O Ministro Dias Toffoli faz parte do quadro societário, sendo a referida empresa administrada por parentes do Ministro. De acordo com a Lei Orgânica da Magistratura, no artigo 36 da Lei Complementar 35/1979, o magistrado pode integrar o quadro societário de empresas e dela receber dividendos, sendo-lhe apenas vedado praticar atos de gestão na qualidade de administrador.
A referida empresa foi integrante do grupo Tayaya Ribeirão Claro até 21 de fevereiro de 2025. A participação anteriormente existente foi integralmente encerrada por meio de duas operações sucessivas, sendo a primeira a venda de cotas ao Fundo Arllen, em 27 de setembro de 2021, e a segunda a alienação do saldo remanescente à empresa PHD Holding, em 21 de fevereiro de 2025.

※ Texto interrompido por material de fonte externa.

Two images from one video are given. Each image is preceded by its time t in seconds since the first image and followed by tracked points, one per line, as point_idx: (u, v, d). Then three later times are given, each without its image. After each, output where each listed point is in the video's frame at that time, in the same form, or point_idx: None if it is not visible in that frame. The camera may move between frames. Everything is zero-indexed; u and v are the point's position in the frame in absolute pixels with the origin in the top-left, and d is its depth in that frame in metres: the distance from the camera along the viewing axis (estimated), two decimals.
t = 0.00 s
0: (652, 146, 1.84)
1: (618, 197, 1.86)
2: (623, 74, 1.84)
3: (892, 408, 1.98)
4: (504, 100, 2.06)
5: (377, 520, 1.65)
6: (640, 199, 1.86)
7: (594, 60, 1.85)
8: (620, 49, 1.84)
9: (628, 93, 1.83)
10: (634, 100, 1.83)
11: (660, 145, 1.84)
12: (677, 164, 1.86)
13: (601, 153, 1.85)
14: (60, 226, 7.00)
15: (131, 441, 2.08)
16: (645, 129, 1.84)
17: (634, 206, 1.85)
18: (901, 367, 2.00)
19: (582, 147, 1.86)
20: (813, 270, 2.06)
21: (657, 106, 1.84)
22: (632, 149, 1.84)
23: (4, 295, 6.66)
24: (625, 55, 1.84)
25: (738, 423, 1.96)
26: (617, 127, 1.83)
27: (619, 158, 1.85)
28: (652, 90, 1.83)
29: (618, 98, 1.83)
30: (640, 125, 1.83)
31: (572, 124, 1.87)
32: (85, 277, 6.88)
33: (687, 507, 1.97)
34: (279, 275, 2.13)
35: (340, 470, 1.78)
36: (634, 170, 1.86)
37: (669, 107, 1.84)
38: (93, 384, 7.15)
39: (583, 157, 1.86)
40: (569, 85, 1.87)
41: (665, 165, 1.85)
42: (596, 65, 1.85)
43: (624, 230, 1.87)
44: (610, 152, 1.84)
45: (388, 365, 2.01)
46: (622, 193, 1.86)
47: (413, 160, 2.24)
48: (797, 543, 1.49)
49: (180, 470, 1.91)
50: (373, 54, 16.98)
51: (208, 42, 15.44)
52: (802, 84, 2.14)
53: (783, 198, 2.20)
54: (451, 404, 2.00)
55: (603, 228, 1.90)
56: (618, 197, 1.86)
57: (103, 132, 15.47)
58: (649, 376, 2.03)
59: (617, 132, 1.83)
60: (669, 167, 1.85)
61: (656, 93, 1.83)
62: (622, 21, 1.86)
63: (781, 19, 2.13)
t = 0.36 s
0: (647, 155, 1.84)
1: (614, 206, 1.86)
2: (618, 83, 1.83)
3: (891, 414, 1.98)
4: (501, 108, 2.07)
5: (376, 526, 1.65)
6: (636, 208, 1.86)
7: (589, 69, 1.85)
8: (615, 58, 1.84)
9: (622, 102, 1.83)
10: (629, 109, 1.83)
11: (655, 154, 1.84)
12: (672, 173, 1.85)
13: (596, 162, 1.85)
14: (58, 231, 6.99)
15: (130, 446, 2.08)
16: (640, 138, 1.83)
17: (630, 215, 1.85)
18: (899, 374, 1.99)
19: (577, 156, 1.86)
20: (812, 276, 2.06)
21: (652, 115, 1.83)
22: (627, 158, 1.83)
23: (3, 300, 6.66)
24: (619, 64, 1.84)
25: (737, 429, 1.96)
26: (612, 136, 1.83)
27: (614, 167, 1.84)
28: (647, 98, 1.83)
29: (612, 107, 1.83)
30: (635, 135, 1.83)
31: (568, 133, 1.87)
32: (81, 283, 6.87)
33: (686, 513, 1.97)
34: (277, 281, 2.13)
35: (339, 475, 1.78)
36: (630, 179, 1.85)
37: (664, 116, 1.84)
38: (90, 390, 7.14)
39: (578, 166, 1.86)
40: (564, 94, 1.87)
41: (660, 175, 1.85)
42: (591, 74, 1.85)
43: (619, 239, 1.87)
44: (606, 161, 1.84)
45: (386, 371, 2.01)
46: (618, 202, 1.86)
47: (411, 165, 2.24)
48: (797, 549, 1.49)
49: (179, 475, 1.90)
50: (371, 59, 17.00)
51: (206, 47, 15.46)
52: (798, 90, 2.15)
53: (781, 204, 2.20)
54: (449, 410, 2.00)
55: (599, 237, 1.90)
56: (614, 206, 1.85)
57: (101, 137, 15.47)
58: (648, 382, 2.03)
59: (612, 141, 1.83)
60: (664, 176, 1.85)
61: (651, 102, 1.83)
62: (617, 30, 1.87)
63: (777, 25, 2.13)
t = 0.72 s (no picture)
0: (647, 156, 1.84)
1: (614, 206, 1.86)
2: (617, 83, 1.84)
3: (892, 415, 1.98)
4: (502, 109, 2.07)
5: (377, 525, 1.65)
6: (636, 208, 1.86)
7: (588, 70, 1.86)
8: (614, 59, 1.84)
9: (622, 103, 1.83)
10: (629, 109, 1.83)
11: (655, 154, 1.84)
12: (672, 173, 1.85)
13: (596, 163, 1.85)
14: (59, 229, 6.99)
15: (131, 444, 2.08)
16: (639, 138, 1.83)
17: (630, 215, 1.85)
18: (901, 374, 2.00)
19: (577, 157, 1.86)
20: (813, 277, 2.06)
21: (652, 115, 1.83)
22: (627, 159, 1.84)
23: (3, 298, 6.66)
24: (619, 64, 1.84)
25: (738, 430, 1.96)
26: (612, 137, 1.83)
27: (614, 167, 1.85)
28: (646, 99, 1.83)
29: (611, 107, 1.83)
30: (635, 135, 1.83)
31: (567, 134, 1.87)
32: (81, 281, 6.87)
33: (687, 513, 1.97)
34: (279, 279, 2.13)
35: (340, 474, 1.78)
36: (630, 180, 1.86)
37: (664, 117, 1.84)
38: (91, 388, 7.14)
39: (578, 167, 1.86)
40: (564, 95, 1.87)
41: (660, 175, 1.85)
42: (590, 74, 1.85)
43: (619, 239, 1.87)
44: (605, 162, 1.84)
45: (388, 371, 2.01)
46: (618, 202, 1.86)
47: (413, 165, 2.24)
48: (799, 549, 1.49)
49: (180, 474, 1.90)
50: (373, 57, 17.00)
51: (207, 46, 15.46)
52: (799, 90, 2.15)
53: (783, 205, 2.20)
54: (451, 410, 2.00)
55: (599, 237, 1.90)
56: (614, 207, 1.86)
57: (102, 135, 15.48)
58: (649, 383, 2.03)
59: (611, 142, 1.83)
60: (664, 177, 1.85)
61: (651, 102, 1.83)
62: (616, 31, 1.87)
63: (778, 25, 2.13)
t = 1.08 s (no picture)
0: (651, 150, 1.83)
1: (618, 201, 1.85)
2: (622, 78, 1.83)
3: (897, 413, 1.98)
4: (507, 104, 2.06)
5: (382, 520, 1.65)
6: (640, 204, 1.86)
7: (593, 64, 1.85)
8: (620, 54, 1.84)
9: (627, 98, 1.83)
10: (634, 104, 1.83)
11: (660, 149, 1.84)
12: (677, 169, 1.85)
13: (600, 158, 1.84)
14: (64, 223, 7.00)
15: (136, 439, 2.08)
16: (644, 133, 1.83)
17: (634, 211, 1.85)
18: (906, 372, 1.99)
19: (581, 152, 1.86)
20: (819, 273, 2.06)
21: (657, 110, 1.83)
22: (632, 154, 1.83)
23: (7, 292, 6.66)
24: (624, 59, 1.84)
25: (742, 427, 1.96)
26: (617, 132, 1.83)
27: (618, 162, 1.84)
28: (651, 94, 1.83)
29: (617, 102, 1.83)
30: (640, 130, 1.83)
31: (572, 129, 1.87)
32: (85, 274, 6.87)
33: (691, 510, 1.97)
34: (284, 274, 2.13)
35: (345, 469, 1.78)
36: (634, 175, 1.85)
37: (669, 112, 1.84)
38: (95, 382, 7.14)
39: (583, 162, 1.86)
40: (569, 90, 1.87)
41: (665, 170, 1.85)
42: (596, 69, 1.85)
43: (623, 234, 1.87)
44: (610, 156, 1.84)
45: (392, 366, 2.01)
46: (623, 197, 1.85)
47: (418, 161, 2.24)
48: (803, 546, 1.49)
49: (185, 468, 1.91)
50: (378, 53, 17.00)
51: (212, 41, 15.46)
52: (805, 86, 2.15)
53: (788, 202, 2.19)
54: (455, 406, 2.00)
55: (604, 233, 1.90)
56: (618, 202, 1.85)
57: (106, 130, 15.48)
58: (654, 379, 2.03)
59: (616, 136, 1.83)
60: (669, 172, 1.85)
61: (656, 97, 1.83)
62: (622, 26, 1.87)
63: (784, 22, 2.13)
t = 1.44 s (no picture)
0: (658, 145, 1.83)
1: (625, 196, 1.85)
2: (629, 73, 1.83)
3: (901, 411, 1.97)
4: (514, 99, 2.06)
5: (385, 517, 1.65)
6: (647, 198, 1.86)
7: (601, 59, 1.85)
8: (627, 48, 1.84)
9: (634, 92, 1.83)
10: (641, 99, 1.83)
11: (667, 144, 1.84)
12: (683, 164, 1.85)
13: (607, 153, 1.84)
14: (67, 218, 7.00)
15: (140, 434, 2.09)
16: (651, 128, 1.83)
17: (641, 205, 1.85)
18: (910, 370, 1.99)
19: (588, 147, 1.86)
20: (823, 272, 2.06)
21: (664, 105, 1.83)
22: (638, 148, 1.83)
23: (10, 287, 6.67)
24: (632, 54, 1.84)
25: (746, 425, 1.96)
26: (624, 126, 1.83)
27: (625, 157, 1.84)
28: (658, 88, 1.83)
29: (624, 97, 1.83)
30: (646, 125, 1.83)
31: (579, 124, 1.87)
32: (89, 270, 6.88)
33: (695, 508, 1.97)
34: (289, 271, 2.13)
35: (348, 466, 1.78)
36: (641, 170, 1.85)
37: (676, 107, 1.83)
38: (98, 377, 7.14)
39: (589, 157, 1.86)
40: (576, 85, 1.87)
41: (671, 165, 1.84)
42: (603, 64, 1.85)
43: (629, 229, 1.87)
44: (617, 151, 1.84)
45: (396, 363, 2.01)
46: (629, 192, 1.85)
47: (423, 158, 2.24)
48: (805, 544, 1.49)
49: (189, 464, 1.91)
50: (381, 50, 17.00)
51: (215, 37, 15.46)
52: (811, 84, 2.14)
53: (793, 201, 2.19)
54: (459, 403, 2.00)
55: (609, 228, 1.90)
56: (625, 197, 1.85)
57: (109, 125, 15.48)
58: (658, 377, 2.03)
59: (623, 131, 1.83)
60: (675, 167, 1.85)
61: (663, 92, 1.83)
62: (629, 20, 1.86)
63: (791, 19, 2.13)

Deve-se ressaltar que tudo foi devidamente declarado à Receita Federal do Brasil e que todas as vendas foram realizadas dentro de valor de mercado. Todos os atos e informações da Maridt e de seus sócios estão devidamente declarados à Receita Federal do Brasil sem nenhuma restrição.
A ação referente à compra do Banco Master pelo BRB foi distribuída ao Ministro Dias Toffoli no dia 28 de novembro de 2025. Ou seja, quando há muito a Maridt não fazia mais parte do grupo Tayaya Ribeirão Claro.
Ademais, o Ministro desconhece o gestor do Fundo Arllen, bem como jamais teve qualquer relação de amizade e muito menos amizade íntima com o investigado Daniel Vorcaro. Por fim, o Ministro esclarece que jamais recebeu qualquer valor de Daniel Vorcaro ou de seu cunhado Fabiano Zettel.